Un « uniforme»similaire est porté par les membres du bataillon de Balata, dans le plus grand camp de réfugiés de la ville, également connu pour être un bastion de la résistance aux forces de sécurité de l’Autorité nationale palestinienne, que beaucoup à Naplouse, y compris ceux du parti Fatah du président Abou Mazen, considèrent désormais comme étant « au service » d’Israël.

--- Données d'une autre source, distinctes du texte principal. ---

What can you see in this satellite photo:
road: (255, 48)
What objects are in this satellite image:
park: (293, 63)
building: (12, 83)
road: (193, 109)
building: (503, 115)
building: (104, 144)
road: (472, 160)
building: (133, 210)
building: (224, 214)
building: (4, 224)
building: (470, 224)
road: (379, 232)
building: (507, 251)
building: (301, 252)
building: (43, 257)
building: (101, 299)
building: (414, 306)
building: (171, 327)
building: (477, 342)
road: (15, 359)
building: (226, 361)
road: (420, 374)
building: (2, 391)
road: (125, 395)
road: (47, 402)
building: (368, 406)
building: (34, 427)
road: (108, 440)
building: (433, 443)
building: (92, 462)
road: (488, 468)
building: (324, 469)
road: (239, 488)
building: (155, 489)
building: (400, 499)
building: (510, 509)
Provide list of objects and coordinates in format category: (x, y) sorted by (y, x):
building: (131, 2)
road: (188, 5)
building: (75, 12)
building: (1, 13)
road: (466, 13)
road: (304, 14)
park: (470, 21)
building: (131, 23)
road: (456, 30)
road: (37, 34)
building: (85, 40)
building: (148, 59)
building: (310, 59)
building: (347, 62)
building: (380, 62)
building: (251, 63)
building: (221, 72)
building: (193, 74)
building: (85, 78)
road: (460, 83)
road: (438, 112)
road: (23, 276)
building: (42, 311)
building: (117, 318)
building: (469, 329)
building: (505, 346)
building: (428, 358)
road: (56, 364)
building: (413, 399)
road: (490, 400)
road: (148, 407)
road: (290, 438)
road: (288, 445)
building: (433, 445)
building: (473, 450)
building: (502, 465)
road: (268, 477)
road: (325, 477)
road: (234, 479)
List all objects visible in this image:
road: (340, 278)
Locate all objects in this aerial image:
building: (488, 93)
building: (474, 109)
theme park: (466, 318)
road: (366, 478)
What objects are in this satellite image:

Les opérations (répressives) de sécurité menées à Naplouse par les forces spéciales de l’ANP sont à l’origine de violentes protestations et les rues du centre-ville se transforment en un champ de bataille entre jeunes et policiers. «Cela fait des décennies que nous demandons en vain la fin de l’occupation israélienne, le principal problème de Naplouse, de chaque ville, de chaque Palestinien », déclare Osama Mustafa, directeur du centre culturel Yafa dans le camp de Balata. « Nous avons essayé avec les accords d’Oslo, avec les négociations mais cela n’a servi à rien, nous restons sous occupation, les colonies israéliennes nous encerclent », ajoute Mustafa. « Israël prétend que sa pression sur Naplouse est due à la présence d’hommes armés dans la ville et met en œuvre des mesures punitives qui touchent l’ensemble de la population ».La frustration est palpable, l’exaspération face au désintérêt des pays occidentaux détériore la relation avec l’Europe. « Au centre Yafa, nous menons des activités culturelles et adaptées aux enfants, explique Mustafa, ce sont des projets civils, presque toujours pour les enfants. Pourtant, pour nous accorder un financement, l’UE nous demande de signer des déclarations condamnant la résistance à l’occupation. Elle le fait parce que c’est Israël qui l’impose. Mais aucun Palestinien ne peut faire ça ».